◆ Record excerpts ◆
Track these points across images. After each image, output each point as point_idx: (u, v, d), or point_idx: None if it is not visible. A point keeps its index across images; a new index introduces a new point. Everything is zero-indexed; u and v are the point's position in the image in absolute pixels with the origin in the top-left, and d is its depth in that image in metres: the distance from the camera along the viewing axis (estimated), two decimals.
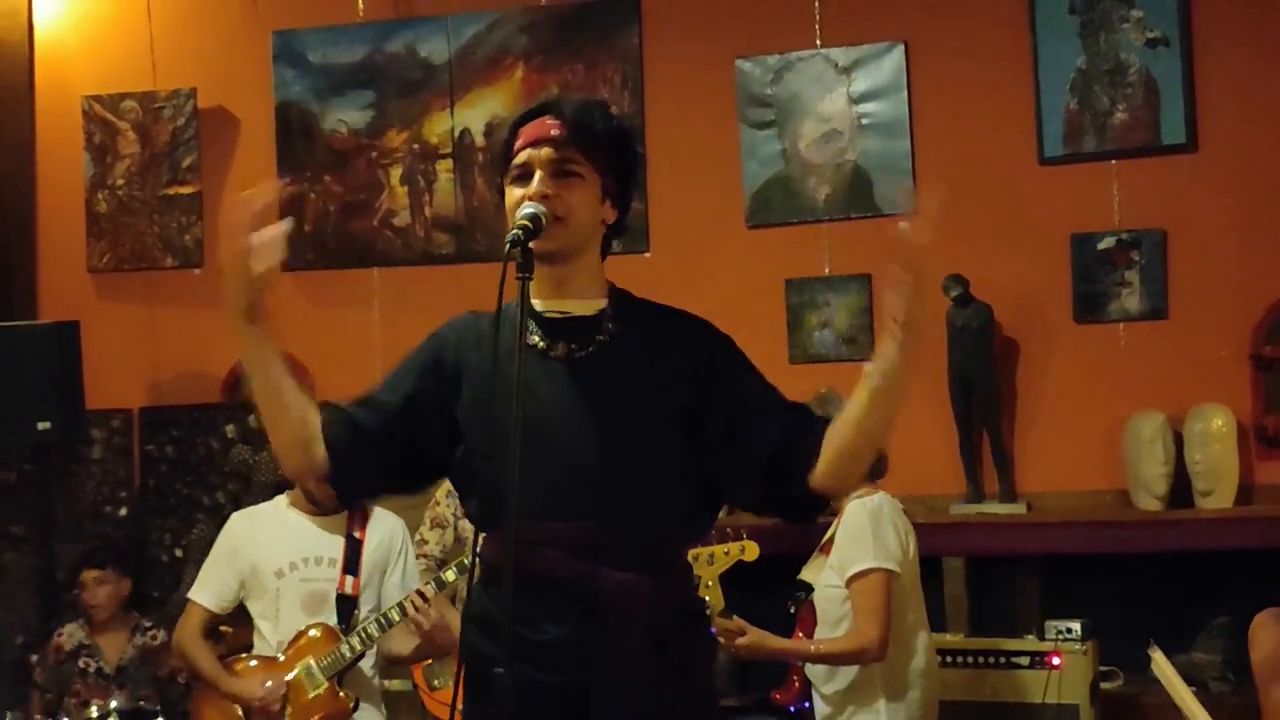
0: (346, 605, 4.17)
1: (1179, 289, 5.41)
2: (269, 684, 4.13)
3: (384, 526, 4.30)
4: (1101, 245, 5.43)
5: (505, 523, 2.23)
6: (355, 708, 4.18)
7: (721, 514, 5.48)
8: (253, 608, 4.27)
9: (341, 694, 4.15)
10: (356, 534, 4.23)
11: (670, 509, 2.48)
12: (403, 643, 4.16)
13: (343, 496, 2.58)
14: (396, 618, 4.12)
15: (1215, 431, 5.21)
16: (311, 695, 4.13)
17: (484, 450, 2.40)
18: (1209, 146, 5.40)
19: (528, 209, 2.38)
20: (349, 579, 4.18)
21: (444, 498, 5.11)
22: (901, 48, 5.67)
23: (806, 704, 4.38)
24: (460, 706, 2.48)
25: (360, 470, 2.52)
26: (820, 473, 2.39)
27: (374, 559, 4.24)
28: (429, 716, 4.98)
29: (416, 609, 3.99)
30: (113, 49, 6.53)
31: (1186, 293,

◆ Exercise directions ◆
Write all the lines above out again exactly, minus the images.

◆ Output for this exercise ◆
Track these points across images. After each image, output each point as point_idx: (u, v, d), or point_idx: None if it is not visible. A point keeps its index across images; a new index introduces a new point. Everything is zero-indexed; u and v are the point's position in the image in absolute pixels with the origin in the top-left, and d is its depth in that image in metres: the distance from the camera along the viewing axis (estimated), two decimals.
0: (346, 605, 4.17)
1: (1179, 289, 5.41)
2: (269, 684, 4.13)
3: (384, 526, 4.30)
4: (1101, 245, 5.43)
5: (505, 523, 2.23)
6: (355, 708, 4.18)
7: (721, 514, 5.48)
8: (253, 608, 4.27)
9: (341, 694, 4.15)
10: (356, 534, 4.23)
11: (670, 509, 2.48)
12: (403, 643, 4.16)
13: (343, 496, 2.58)
14: (396, 618, 4.12)
15: (1215, 431, 5.21)
16: (311, 695, 4.13)
17: (484, 450, 2.40)
18: (1209, 146, 5.40)
19: (528, 209, 2.38)
20: (349, 579, 4.18)
21: (444, 498, 5.11)
22: (901, 48, 5.67)
23: (806, 704, 4.38)
24: (460, 706, 2.48)
25: (360, 470, 2.52)
26: (820, 473, 2.39)
27: (374, 559, 4.24)
28: (429, 716, 4.98)
29: (416, 609, 3.99)
30: (113, 49, 6.53)
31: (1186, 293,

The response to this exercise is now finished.